Simba: Actually, before we left Tiger and I worked on that rebuttal with their public relations people. We knew there'd be a continuous stream of letters like that, and the rebuttal should be published from time to time. And we worked with the lawyers as well: they have the ammunition ready to block an injunction, if someone tries to prevent us from sending another ship into danger. It's a matter of balance: you're prudent to preserve your life, but preserve it for what? To spend it on something worthwhile rather than stupid. If you don't spend it, it's the same as running in front of a truck with your eyes closed.

Me: A point many people don't understand.
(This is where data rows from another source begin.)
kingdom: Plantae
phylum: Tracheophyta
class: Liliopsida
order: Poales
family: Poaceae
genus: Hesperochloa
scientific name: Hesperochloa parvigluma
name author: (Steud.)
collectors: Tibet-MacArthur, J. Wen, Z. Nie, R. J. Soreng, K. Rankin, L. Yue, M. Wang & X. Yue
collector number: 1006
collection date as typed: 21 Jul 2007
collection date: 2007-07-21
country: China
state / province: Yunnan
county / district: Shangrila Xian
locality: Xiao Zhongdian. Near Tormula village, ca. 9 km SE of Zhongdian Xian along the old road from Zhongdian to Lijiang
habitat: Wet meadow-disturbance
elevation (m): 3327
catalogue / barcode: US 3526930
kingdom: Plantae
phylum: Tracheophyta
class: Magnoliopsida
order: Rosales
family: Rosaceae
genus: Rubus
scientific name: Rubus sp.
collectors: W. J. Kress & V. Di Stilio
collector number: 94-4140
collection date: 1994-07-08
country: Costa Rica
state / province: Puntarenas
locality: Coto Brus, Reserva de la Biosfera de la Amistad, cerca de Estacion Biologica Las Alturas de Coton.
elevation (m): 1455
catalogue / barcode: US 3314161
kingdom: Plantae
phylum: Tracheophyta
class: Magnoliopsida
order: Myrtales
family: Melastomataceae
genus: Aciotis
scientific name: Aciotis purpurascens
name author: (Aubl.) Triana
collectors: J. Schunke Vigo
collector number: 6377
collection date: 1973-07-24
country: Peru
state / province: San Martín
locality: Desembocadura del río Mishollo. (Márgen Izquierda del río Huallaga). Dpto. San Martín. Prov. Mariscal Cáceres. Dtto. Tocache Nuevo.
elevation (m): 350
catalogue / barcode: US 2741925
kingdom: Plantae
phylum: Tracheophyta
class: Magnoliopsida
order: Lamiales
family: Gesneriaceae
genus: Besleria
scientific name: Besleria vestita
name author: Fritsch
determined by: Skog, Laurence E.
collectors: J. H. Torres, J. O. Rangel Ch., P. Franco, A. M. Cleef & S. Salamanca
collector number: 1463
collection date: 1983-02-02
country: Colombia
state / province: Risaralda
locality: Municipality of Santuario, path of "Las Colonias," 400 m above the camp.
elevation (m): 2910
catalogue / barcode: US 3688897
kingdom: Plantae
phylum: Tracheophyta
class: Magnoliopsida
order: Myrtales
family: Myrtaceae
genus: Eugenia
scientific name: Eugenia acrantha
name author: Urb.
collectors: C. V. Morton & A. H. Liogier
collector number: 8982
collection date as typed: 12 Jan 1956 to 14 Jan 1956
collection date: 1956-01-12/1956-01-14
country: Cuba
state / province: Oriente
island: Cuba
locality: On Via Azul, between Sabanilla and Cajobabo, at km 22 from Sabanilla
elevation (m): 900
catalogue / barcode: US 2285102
I hope Wolf and Wooly have it straight.

Tiger: OK, Simba, you mentioned balance twice. I'm going to be balanced: I'm going to read Surya's thesis for most of the morning, but then I'm going to bake us a squash pie for a celebration of both events: Charlie's appointment and Surya's finishing his doctorate. And we can drink a toast to the Chinese crew: we might not have welcomed them here, but it would be nasty to take joy in their loss. Who else is in on the thesis? I'd like to get a seminar going.

Of course we all promise to read as much as we're able. Of course I learned quantum mechanics in college, but let's just say I'm a little rusty and this is going to be something of a challenge. But what's the epsilon Eridani system for, if not to challenge us?